What was the most important strategy you used to build a digital community around your brand?  
 
In the wake of COVID-19, we knew everyone would be inundated with similar messages about measures businesses are taking. While this messaging is valuable, we wanted to go a step further and humanize our brand by bringing our team to the forefront of our content. We started a work-from-home spotlight series to showcase how we’re making the culture transition, and to be relatable to our customers and potential prospects. 
 
We also developed an “industry updates” video series starring one of our customer success managers. As we saw rapid changes with Google My Business, Yelp, TripAdvisor, Facebook, etc., we wanted to keep everyone abreast of them, and how they should react.

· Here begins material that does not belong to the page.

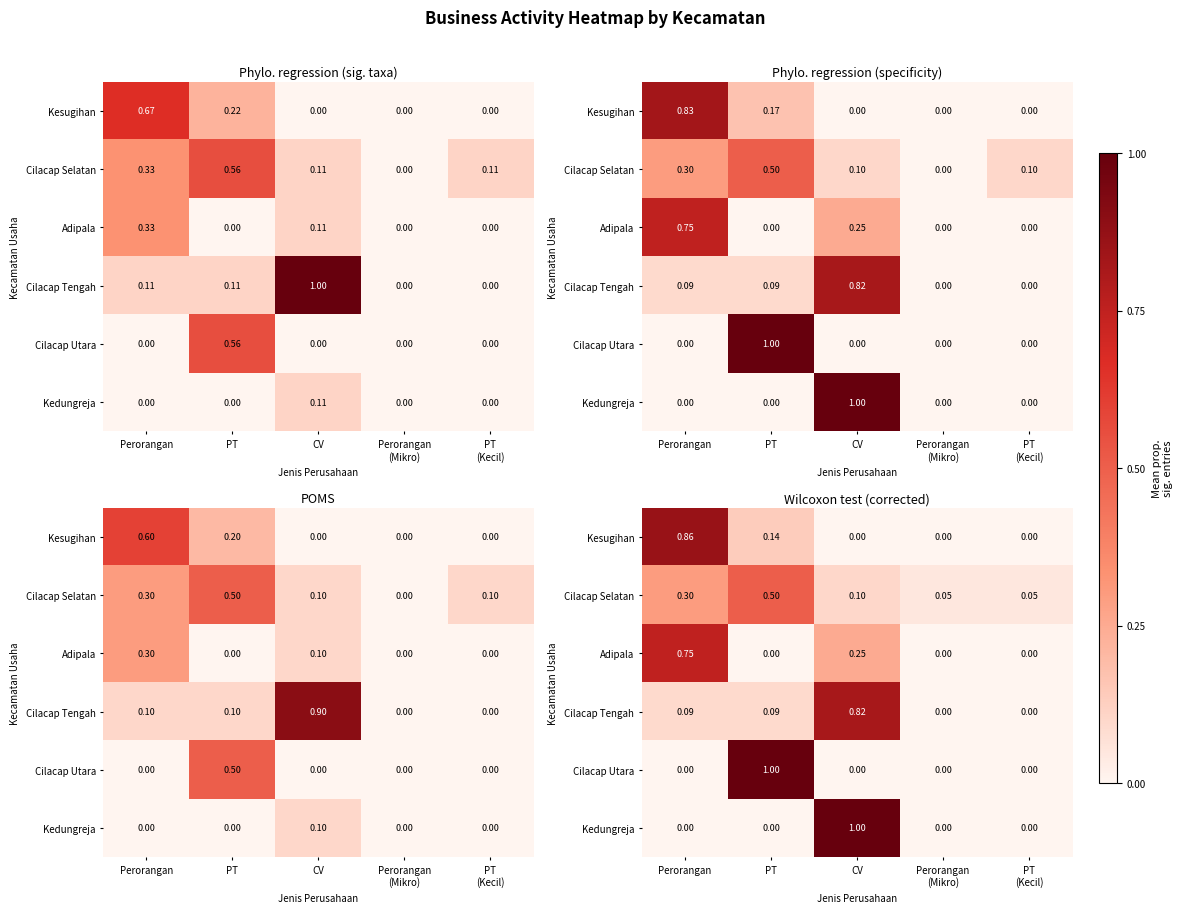

At how many categories does at least one series exceed 0?

5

However, we still wanted to keep it fun, because despite things being serious, we knew people were burned out by the same COVID-related content. We kept the videos lighthearted by presenting them like a news show, sharing weather updates and even including some Backstreet Boys dance moves.
 
The biggest message we wanted to send is that we’re just like everyone else — at home, going through this — so why not have a little bit of fun together while we prepare for what’s next? 


 
How have you leveraged that digital community to improve your engagement at a time when physical connection isn’t possible? 
 
Along with posts on our external channels, we created a private customer community on LinkedIn to share the latest updates about happenings with different review websites and strategies to manage these changes. 
 
The goal of the customer community is for people to feel supported, ask questions of one another and have direct access for learning best practices and collaborating. We saw many of our customers join the community, and most of the engagement has come from liking or sharing articles. As things continue to change, especially with Google Reviews, customers are asking each other questions directly, and our team can also jump in to offer suggestions or solutions. 


 
What has been the most important consideration for your team when it comes to the messaging and tone of your digital content? 
 
We didn’t want to put out anything that wasn’t authentic to our brand, our culture or our values. We also wanted to speak to our community, which includes many small businesses, so we wanted to show we understood what they are feeling right now. With this in mind, we launched a pay-it-forward style campaign encouraging people to leave online reviews for local restaurants, and to tag others to do the same. We saw that giving back and showing how much we care about our local community caught on quickly, and leaving positive reviews for restaurants was a low-cost, high-impact way to support them. Empathy and kindness has always been the backbone of our messaging, so we wanted to bring that to the forefront.